Task description>
Output the stretch of the data from the line containing "right ankle: (22, 937, 1)" through the line containing "right elbow: (440, 822, 10)", both ends included, as a JSON list of strings with one string per line and blank lines omitted. Include no other lines.

Per-instance keypoint data
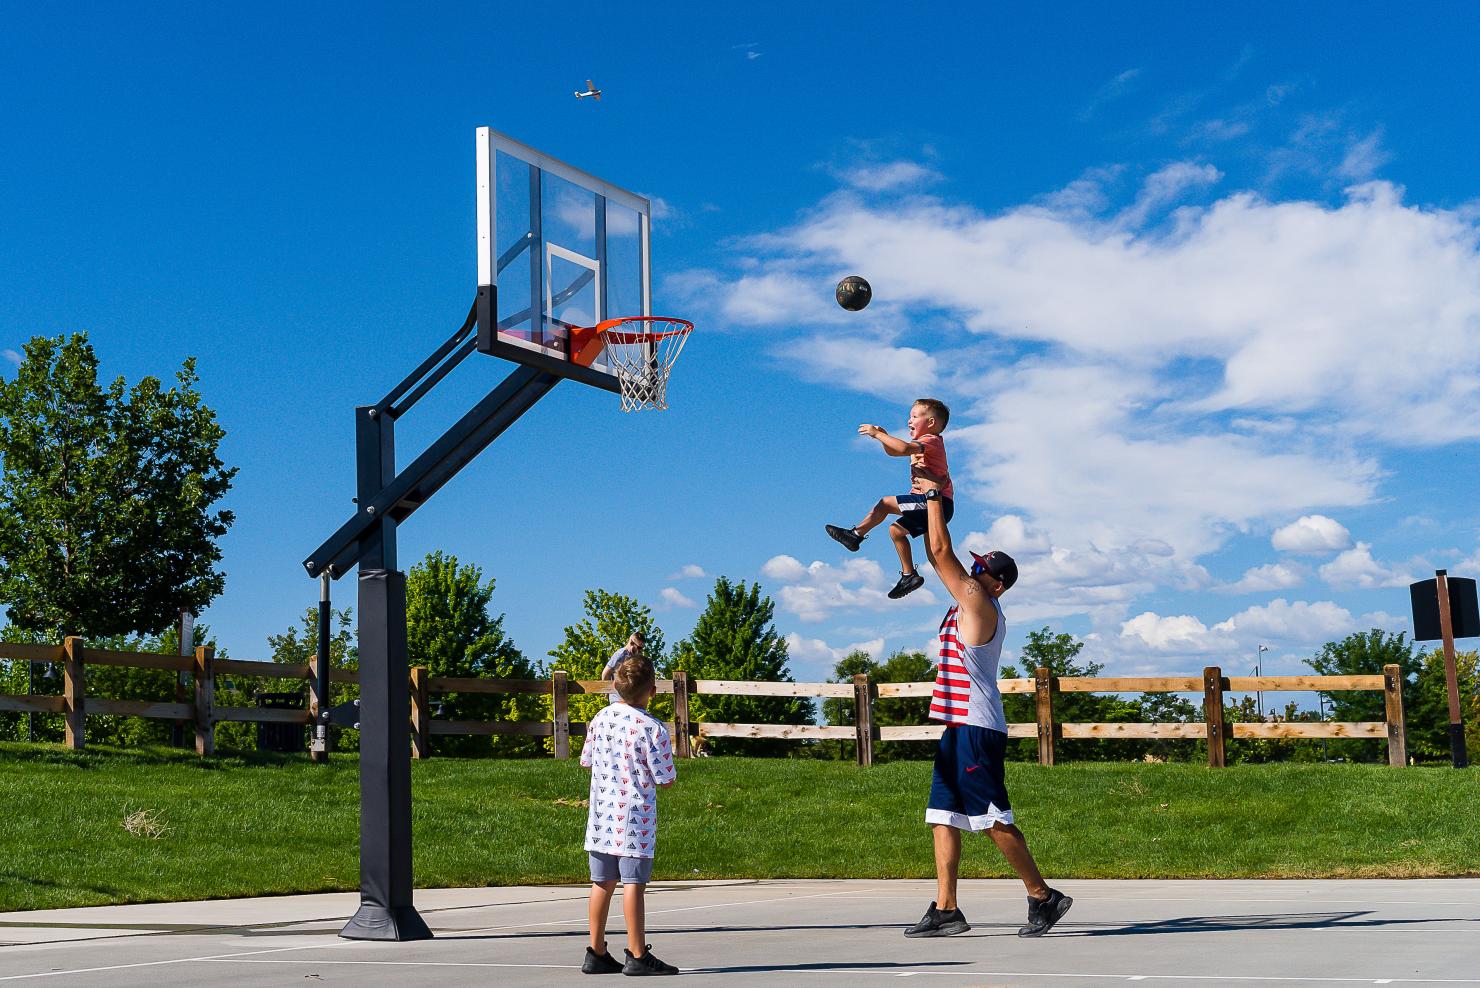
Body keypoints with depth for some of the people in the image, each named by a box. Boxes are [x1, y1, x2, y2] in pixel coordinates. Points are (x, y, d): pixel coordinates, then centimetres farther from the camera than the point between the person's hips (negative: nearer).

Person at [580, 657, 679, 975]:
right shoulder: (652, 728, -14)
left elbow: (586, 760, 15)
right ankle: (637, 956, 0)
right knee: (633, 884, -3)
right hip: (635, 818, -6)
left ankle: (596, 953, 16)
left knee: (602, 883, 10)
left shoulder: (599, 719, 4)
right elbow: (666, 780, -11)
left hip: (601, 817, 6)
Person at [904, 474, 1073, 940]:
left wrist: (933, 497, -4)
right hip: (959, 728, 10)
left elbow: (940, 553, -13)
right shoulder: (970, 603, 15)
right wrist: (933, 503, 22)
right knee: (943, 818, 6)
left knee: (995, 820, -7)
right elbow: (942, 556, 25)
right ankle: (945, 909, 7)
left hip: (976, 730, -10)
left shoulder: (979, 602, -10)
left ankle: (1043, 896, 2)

...

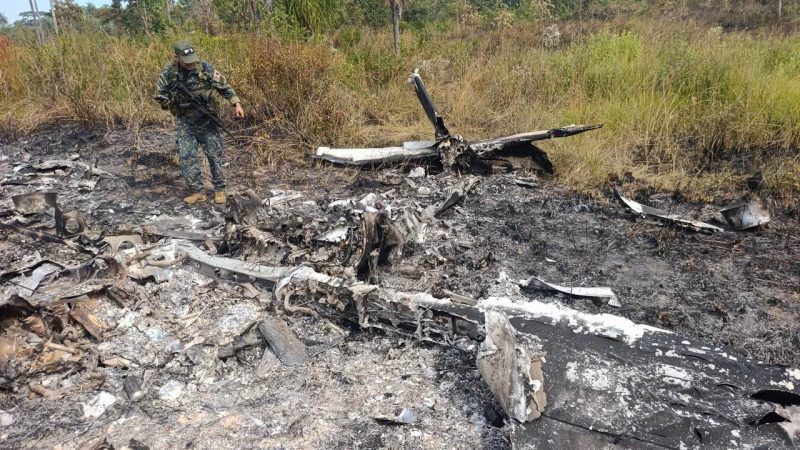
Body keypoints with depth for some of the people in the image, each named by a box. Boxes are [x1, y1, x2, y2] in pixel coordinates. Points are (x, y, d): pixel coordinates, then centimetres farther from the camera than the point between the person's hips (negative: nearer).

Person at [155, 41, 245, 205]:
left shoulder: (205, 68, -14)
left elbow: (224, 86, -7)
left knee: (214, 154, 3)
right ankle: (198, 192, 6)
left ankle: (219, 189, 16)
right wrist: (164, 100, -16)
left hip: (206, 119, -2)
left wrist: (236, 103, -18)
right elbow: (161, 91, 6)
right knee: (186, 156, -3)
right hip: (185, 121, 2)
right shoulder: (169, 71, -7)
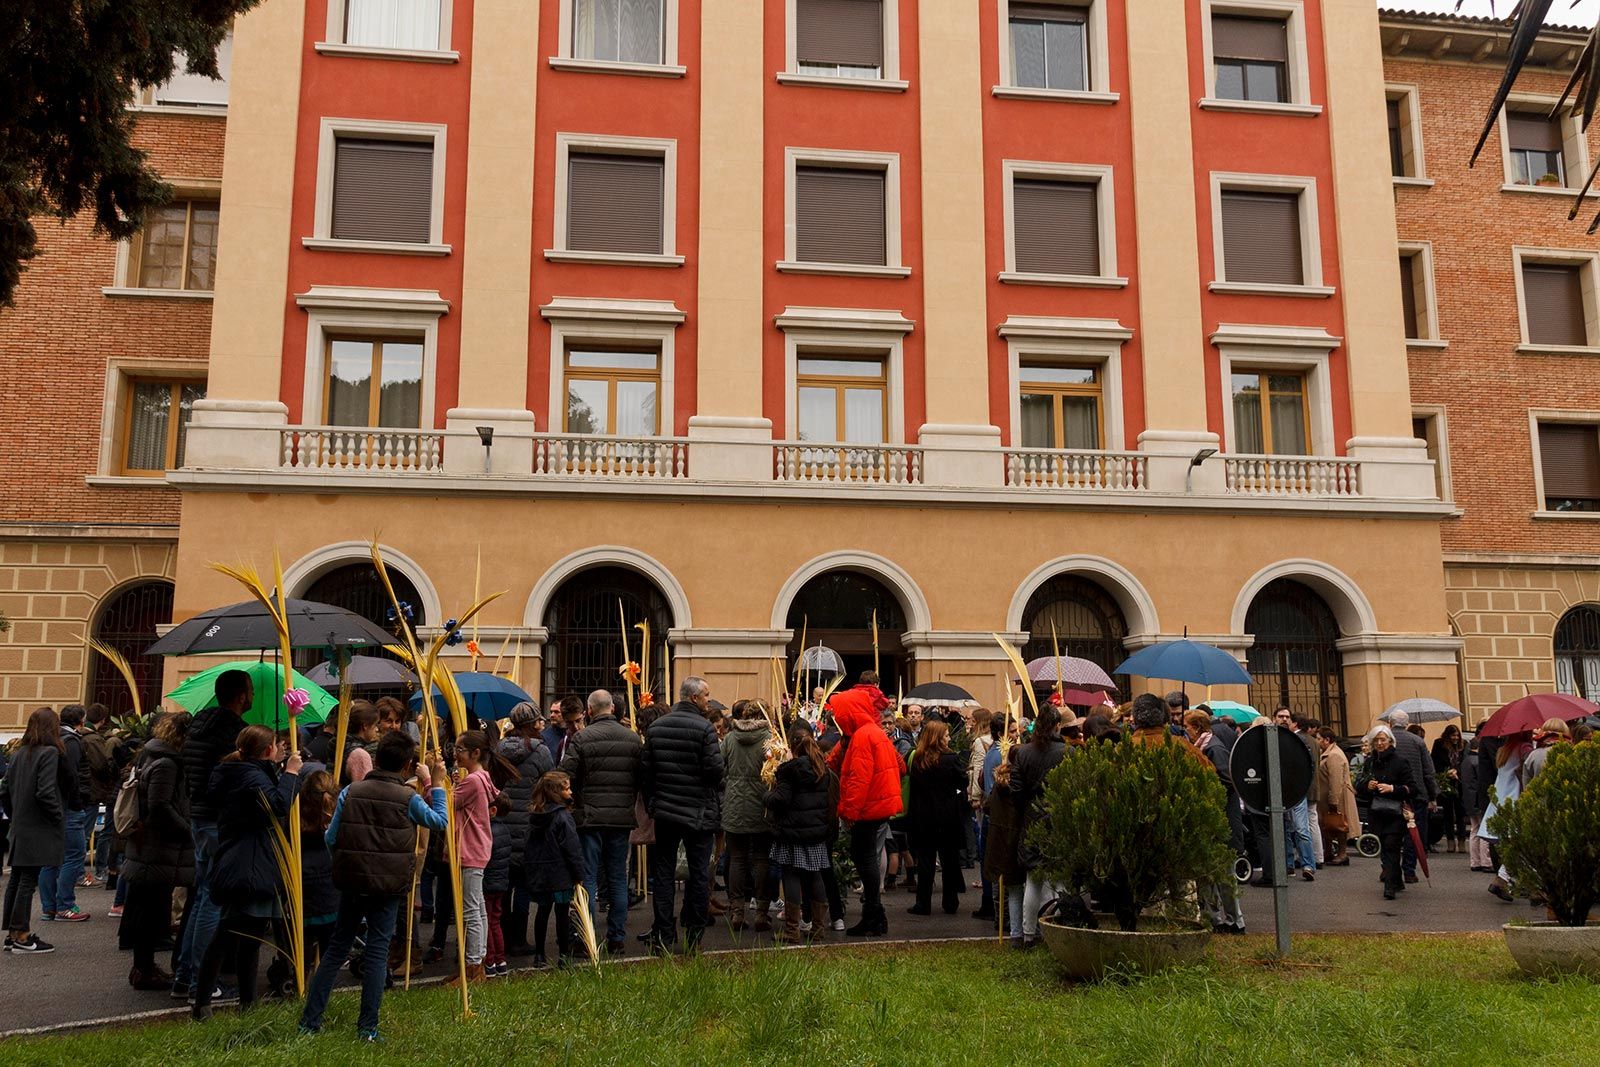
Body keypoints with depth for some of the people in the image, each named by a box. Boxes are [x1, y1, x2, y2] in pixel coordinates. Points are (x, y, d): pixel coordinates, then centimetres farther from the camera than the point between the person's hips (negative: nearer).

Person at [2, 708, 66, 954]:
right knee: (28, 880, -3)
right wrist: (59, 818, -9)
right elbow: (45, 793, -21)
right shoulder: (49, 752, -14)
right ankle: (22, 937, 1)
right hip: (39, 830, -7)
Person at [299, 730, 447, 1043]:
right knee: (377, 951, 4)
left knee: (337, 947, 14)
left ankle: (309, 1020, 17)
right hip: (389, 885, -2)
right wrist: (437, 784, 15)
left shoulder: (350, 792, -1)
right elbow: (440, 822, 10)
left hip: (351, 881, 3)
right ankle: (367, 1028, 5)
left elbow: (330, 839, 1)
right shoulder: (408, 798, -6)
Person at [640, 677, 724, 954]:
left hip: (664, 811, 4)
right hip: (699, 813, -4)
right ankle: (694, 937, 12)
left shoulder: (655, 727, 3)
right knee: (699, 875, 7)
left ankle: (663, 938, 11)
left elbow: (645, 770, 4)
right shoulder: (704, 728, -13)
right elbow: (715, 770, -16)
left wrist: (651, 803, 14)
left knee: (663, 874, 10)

---

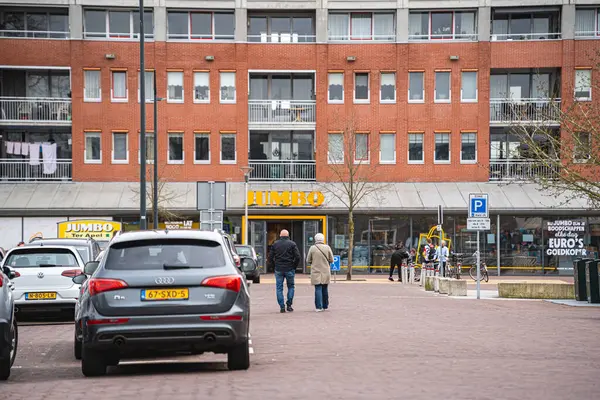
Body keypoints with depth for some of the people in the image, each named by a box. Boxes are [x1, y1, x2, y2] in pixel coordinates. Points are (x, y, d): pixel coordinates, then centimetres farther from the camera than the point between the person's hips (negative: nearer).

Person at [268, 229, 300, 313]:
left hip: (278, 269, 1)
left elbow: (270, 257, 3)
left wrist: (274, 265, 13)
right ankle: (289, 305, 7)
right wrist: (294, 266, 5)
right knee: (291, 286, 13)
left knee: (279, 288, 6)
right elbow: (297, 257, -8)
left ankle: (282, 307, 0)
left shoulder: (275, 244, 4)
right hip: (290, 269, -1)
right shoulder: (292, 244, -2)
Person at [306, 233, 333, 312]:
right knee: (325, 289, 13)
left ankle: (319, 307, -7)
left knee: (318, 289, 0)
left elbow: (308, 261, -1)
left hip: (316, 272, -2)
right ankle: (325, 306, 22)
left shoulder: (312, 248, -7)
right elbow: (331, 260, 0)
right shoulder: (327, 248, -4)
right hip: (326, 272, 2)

Solution to this task>
[
  "right ankle: (22, 937, 1)",
  "right hip: (39, 830, -7)",
  "Person at [299, 730, 447, 1043]:",
  "right knee: (377, 951, 4)",
  "left knee: (337, 947, 14)",
  "left ankle: (309, 1020, 17)",
  "right hip: (389, 885, -2)",
  "right wrist: (437, 784, 15)",
  "left shoulder: (350, 792, -1)",
  "right elbow: (440, 822, 10)"
]